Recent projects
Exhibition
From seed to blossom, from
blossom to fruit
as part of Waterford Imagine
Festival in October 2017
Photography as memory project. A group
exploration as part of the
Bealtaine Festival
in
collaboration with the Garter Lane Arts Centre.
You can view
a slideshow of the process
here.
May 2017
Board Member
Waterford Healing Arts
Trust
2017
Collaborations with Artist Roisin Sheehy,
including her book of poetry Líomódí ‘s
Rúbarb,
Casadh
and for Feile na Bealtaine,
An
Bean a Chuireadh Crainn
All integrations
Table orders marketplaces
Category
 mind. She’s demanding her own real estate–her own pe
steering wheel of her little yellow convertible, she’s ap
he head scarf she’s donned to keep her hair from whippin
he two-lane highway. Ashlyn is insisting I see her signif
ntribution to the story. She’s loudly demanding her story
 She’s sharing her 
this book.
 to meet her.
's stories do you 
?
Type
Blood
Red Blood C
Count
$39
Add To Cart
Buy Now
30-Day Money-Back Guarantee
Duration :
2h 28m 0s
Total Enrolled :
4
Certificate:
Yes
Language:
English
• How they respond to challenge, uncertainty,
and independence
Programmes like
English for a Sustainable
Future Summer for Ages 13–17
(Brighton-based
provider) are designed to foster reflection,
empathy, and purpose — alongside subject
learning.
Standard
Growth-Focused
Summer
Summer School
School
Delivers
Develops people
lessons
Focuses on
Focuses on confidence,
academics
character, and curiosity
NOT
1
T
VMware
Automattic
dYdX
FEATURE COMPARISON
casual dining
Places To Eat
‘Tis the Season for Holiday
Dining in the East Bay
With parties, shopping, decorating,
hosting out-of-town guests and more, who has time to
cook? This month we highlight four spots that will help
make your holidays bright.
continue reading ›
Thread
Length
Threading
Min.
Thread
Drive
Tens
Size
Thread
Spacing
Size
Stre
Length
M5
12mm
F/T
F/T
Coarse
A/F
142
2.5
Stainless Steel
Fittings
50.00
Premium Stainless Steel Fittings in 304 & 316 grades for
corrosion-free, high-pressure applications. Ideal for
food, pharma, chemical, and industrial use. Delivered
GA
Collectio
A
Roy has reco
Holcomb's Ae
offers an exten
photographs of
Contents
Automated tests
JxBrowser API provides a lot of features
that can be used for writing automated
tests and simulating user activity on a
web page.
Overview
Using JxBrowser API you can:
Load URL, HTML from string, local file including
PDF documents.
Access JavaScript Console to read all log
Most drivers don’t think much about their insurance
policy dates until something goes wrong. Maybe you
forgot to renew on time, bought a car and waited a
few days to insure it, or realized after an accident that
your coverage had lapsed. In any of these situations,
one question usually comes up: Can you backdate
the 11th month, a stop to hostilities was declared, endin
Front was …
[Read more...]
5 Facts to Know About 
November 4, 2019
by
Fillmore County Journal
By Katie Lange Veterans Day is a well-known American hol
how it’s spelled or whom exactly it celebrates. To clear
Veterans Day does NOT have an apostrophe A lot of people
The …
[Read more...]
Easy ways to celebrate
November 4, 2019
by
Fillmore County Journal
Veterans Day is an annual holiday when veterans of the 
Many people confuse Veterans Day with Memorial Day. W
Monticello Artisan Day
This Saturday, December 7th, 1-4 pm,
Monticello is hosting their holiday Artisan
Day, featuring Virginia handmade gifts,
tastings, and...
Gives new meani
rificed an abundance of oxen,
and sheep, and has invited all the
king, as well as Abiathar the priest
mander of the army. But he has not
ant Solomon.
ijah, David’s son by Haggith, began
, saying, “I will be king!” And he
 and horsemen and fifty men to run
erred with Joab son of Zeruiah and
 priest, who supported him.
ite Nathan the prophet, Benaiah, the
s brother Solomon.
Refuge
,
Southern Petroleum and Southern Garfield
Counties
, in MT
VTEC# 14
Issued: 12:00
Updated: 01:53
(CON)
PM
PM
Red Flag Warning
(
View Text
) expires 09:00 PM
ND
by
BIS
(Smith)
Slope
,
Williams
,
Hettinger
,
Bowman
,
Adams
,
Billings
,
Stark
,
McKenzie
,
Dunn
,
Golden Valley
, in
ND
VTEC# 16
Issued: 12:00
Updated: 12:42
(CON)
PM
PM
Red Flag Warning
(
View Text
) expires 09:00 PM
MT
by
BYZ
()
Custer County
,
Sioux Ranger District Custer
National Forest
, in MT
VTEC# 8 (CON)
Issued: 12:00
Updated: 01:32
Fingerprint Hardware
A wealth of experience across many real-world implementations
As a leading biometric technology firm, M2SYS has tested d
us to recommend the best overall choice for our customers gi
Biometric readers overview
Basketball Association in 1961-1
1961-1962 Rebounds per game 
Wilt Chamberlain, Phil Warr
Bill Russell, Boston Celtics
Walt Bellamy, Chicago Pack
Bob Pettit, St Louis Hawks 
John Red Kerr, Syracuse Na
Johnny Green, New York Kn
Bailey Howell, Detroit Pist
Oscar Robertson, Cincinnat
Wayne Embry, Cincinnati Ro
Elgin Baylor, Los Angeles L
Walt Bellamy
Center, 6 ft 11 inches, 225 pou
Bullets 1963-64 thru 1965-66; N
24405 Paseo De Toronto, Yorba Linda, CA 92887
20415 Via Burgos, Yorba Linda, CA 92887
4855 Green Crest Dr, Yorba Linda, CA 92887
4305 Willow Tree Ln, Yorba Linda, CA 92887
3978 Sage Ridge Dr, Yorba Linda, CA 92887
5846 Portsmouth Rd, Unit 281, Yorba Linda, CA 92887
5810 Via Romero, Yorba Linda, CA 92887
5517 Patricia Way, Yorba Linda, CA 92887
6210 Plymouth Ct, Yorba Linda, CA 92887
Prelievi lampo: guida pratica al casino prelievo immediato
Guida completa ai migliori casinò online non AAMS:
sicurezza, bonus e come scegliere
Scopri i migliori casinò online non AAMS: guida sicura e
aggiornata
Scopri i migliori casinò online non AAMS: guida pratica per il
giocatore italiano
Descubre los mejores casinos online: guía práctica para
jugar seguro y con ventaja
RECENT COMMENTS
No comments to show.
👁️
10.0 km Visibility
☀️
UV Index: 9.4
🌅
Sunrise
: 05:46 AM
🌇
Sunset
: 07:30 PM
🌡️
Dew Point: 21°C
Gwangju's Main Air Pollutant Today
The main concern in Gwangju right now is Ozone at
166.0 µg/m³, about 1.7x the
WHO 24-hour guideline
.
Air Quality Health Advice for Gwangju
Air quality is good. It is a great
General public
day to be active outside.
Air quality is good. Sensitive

.....

### TASK ITEM
Count up every line above that has the word "online" in it; answer with the number alone.

### EXERCISE ANSWER
4